*** Opening of DATASET RECORDS ***
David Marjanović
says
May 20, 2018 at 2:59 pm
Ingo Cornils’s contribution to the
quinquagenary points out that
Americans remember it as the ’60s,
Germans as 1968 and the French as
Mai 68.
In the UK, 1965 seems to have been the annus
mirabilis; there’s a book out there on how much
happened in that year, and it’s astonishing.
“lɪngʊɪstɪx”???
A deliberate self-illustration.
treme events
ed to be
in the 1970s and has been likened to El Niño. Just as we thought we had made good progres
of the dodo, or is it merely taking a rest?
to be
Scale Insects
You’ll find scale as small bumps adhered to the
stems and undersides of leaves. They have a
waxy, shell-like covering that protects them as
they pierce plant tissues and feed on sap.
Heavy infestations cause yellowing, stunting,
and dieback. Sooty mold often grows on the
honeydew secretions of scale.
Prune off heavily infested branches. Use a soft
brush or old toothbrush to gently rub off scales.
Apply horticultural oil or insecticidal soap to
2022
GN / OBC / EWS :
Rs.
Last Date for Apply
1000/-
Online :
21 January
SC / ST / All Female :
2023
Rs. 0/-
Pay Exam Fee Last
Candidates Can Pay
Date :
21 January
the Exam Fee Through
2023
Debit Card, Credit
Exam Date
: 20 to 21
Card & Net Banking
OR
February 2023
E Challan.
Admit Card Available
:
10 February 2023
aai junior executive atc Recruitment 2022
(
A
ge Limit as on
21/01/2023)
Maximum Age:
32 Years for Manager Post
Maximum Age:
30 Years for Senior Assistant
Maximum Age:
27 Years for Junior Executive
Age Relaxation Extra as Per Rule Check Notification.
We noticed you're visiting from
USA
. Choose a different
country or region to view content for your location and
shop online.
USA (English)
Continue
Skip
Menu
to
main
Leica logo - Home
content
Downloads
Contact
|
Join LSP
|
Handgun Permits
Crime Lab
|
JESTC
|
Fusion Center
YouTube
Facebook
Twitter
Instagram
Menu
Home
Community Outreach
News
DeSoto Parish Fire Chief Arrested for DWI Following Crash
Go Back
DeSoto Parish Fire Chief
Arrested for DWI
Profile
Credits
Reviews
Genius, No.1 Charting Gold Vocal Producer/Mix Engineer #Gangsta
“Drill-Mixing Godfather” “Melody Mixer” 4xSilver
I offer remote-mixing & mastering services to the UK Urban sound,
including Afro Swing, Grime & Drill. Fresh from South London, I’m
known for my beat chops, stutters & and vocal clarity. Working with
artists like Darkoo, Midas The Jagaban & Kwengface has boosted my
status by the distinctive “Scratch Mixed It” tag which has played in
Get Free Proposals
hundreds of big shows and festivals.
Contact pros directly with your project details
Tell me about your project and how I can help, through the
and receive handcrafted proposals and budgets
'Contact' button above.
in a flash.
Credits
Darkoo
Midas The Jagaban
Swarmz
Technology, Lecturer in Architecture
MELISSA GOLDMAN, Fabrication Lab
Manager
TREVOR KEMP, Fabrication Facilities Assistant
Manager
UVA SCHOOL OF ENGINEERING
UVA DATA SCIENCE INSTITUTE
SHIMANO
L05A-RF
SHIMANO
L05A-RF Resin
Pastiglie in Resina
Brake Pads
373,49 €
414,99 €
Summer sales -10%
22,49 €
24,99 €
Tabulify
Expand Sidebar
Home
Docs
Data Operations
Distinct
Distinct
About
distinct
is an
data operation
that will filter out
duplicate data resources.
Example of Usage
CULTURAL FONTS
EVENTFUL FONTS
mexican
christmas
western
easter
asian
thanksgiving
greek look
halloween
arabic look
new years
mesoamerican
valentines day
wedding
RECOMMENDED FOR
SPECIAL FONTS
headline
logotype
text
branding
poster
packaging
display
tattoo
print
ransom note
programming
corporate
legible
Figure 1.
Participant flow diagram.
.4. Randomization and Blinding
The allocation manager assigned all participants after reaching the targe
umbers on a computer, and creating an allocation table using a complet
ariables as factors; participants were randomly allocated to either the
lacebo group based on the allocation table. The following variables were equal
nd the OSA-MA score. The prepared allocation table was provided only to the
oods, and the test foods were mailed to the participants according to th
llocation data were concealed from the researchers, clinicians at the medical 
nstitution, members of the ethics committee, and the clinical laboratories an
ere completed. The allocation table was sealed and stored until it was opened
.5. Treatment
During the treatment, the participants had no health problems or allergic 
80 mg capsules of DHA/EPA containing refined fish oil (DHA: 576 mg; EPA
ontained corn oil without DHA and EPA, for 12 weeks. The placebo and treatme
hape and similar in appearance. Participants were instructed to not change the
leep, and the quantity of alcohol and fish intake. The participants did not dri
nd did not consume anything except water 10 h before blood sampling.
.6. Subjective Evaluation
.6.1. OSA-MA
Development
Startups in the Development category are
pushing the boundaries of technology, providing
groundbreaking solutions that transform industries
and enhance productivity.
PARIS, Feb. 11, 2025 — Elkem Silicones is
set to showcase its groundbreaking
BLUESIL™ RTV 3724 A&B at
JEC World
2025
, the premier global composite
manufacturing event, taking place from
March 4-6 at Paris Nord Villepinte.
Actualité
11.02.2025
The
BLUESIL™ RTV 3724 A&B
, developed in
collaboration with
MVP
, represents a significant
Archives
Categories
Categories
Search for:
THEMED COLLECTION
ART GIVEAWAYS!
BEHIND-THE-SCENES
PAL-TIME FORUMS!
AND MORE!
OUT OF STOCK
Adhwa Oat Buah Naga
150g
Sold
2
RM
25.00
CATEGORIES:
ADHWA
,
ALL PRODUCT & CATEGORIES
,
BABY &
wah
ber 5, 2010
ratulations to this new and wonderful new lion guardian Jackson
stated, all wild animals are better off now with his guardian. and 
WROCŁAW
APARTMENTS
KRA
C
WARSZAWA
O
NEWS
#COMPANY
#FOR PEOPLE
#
*** Close of DATASET RECORDS ***
TASK GOAL: What the answer needs is every line from the data above with "content" in it.

SOLUTION BELOW:
country or region to view content for your location and
content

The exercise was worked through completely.